Other women in my station (married with kids in school and a job) seem to have it so together. They have a certain veneer about them that I can't seem to mirror. They are all 10 years older than me, pulling into the parking space next to me in their SUV's. Usually Durangos now, often Limited Editions. I can't help but wonder if their homes and marriages are as sleek as their hair and acrylic nails. There are moments when I feel jealous of their organized appearances, and I wonder if their laundry is piled up at home, or if their husband complains about their cooking and the clothes they buy for the kids. Odd though, I wouldn't trade myself in for one of them. I don't mind my crazy that much, so I read instead of watching American Idol. I bang around on my computer hoping to learn something. I'm not judging them, just observing. They make good character studies. After watching the parade of purses go by, the cloth patchy patch purses, the "named after some lady" purses, the hobo's and Coaches, I decided to make a statement by making my own. It took three nights, but I made myself a neat lined purse. It's red denim, with red and white fabric sewn "wrinkle style" across the front, with a hand stitched basted lip. One of the gals at work said she liked it, and I told her I made it. She said, "Are you one of those women who can do anything?" I replied "I am one of those women who will try to do anything."
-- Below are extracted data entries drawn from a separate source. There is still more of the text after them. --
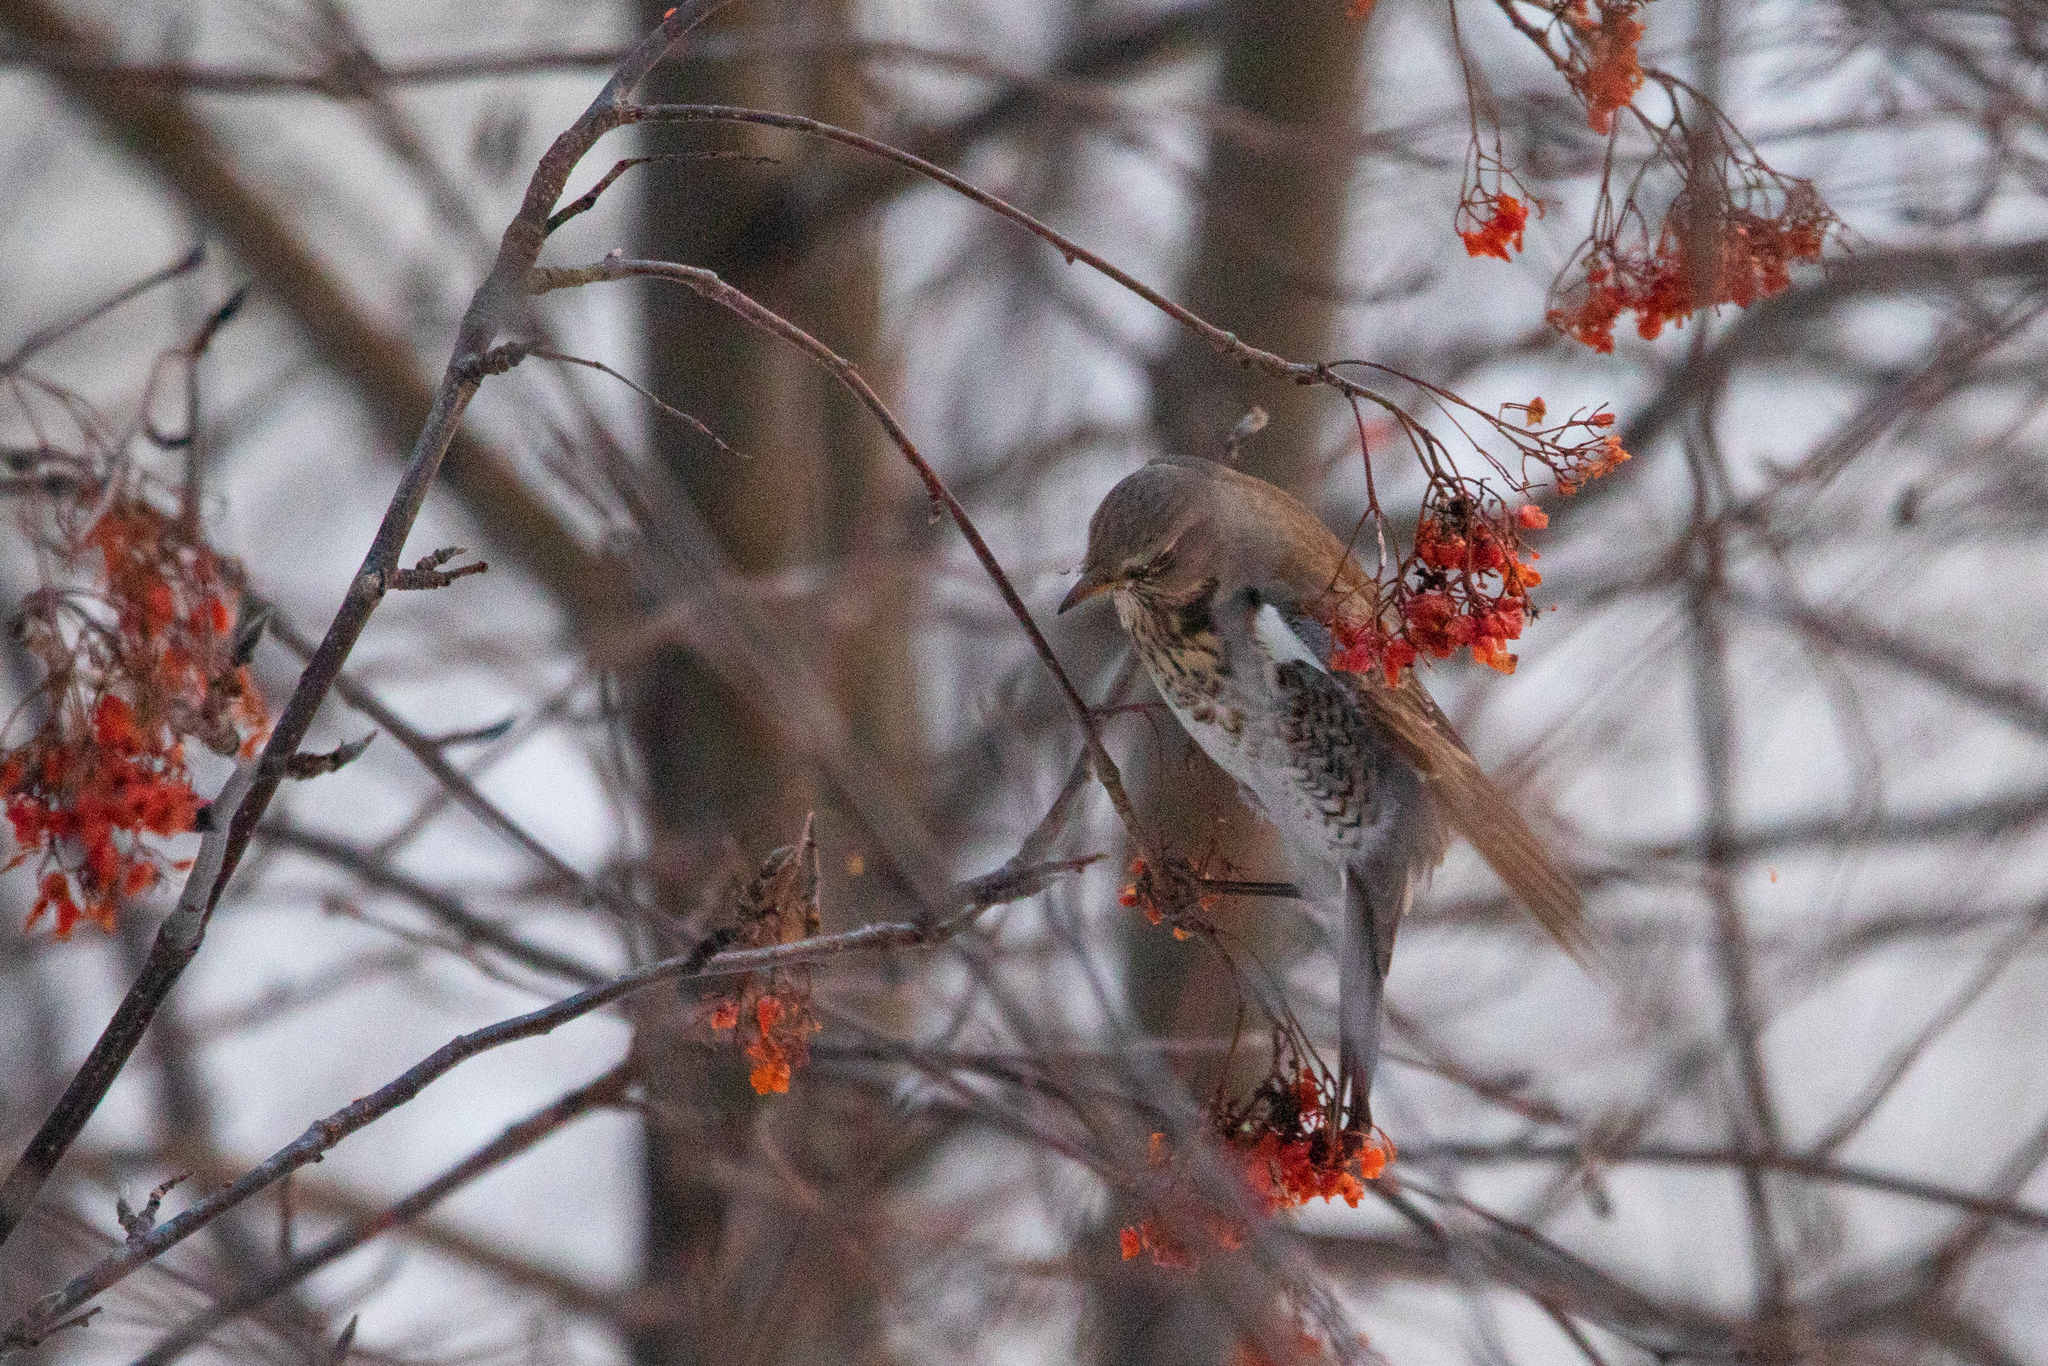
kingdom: Animalia
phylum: Chordata
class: Aves
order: Passeriformes
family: Turdidae
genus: Turdus
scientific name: Turdus pilaris
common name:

I guess life is sort of like that. We are what we are willing to try.
Growing a backbone is about a lot more than growing a wish bone. There is no amount of Pilates, Fish!, Give them the Pickle, Soap Opera, start your own business, be a fancy famous personal shopper, stuff envelopes, get your Real Estate Degree, be a postmaster, black and white, town crier, bunch of full time employment, “get hired,” ads in any paper in any place, tv show, world in the world, that will fix things for you. We just have to grow a back bone where our wish bone has gotten to be.
So, I will get myself unfreaked, and prepare a family of five to attend grandma's Easter. Just like I do for her Christmas, Thanksgiving and every family birthday. I will attend with them. Later, once it's over, I will go home and rest. I always feel like I've just run my kids out of a burning house after a worry wort attack. Tired, muscles aching numb and a bit brain washed. But I will power on. And I will wonder about things every day. Pondering is the plundering of your experiences. I just hope I find the right tid bits to apply to my tomorrows, and leave all the wrong ones behind.